We're not CRAZY!!! we're just weird. dont get that confused!!! YAY!!! happy now!!


----------



## Vaka (Feb 26, 2010)

Dude...not cool...you so voted ENFPs...I liked you!!!!!


----------



## MNiS (Jan 30, 2010)

Queen of Leaves said:


> Dude...not cool...you so voted ENFPs...I liked you!!!!!


lol oops. :tongue:


----------



## Kalifornia310 (Jan 7, 2010)

gasp! who told you!!! > 

of course i think you guys are crazy. i mean come on, i hang out with mostly ENFPs so yeah basically i know how crazy you guys can get. but its not a bad crazy, its more of a wild/free spirit if you try to control me I will get crazy on yo ass kinda thing.  

I actually was gonna vote for ISTJs cuz they are just unstable. XD but then I had pity for them.


----------



## Vaka (Feb 26, 2010)

Kalifornia310 said:


> gasp! who told you!!! >
> 
> its more of a wild/free spirit if you try to control me I will get crazy on yo ass kinda thing.

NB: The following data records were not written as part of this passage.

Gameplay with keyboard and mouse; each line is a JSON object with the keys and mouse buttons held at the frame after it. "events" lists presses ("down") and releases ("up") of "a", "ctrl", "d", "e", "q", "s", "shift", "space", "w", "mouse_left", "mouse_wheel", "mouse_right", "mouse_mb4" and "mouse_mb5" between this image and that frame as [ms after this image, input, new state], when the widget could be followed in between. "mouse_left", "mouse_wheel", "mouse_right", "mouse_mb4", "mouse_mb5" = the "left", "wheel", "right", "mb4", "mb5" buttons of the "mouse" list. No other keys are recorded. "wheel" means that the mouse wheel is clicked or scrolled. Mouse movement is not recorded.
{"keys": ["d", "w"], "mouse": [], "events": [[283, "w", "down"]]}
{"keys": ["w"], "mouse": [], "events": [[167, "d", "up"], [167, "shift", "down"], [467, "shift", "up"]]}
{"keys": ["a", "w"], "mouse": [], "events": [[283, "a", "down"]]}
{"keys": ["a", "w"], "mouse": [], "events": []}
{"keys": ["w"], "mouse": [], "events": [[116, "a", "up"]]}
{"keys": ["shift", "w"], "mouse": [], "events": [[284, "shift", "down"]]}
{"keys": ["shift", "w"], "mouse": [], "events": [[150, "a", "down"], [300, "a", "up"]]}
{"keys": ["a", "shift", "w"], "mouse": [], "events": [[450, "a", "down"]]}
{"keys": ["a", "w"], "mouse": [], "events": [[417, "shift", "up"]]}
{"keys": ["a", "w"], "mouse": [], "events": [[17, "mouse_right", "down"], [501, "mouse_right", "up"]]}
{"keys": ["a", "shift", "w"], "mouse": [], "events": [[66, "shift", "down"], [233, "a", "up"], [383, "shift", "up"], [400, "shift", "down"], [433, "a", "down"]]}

That actually happens to me a lot >.> lol



MisterNi said:


> lol oops. :tongue:


*cries in the corner*


----------



## Robatix (Mar 26, 2009)

Queen of Leaves said:


> Why is 'ENTP' italicized?


After you vote in a poll, the option you chose is italicized. :wink:



agokcen said:


> Yeah! ENFPs and ENTPs are even again!
> 
> There's hope yet...


I wouldn't mind a tie between ENFPs and ENTPs. Crazy is more fun when you have company.


----------



## Vaka (Feb 26, 2010)

Oh well now I know...and now it's out!!!


----------



## PeacePassion (Jun 9, 2009)

I suspect us introverted types may be a less obvious kind of crazy, we keep our crazy on the inside... or, stay inside for the crazy.


----------



## hustina (Apr 15, 2010)

ENFPs YUSH 

>w<


----------



## firedell (Aug 5, 2009)

All thoes ENTP's.


----------



## la musa candido (Feb 19, 2010)

now that i'm not the craziest...i kinda wanna be. :dry:


----------



## agokcen (Jan 3, 2010)

inebriato said:


> All thoes ENTP's.





kristina 23 said:


> now that i'm not the craziest...i kinda wanna be. :dry:


Gosh darn it, if people are going to start thinking I'm crazy just because I'm an ENTP, I'm going to declare myself to be an INTP once and for all! ...or maybe an INTJ just for kicks, since I already have a weird obsession with them. I'm perfectly sane, but some ENTPs (or ENTP wannabes) are making us all look bad...

We're not all crazy...I promise...:crying:


----------



## walkawaysun09 (Mar 13, 2010)

agokcen said:


> Gosh darn it, if people are going to start thinking I'm crazy just because I'm an ENTP, I'm going to declare myself to be an INTP once and for all! ...or maybe an INTJ just for kicks, since I already have a weird obsession with them. I'm perfectly sane, but some ENTPs (or ENTP wannabes) are making us all look bad...
> 
> We're not all crazy...I promise...:crying:


Yet all you NT's have some form of world domination plans...I think that'd denote some form of crazy for me...but don't worry, if your plan involves helping people, I'm totally in on it. But if it involves killing...find some other spokesperson :crazy:

And also, the "crazy" isn't "Insane". I don't think you roll your turds into balls and eat crayons, like the Ron White joke, you're just very eccentric and more likely to act like Nikola Tesla than say...any of the ENFP people, who have their own BRAND of crazy (ADHD feelers? Perhaps, but they are so fun to talk to.) 

It's not bad to be crazy, you know. I've been it for years, nobody's really locked me up for it...yet.


----------



## yesiknowbut (Oct 25, 2009)

But rationals don't do things that aren't logical. If you don't understand us it's becuase you haven't worked out what we based our logic on, Ne can get reason from unlikely places :happy:

For this reason, NTs cannot be crazy. My personal vote goes to any and all FJs.


----------



## Arioche (Aug 5, 2009)

Why did I know that ENFP will be on the top? Not that it's a bad thing I guess, but we seem to get the top everytime something like this appears on the forum.

I mean come on now, I'm an ENFP. We can't be that crazy.


----------



## donhenri (Sep 2, 2009)

People cant you see it. ISFJs are the craziest of them all. The need to serve ??? Wasup with that?

Ophelia was an ISFJ and she was crazzzeyyyy


----------



## la musa candido (Feb 19, 2010)

ophelia hiney!


----------



## Promethea (Aug 24, 2009)

Kalifornia310 said:


> HOW DARE 2 PEOPLE THINK ENFJs ARE CRAZY!!!
> 
> We're not CRAZY!!! we're just weird. dont get that confused!!! YAY!!! happy now!!


IDK.. You'd be a solid first runner up, in my book, with all that intense Fe projected outward..

:tongue::crazy:


----------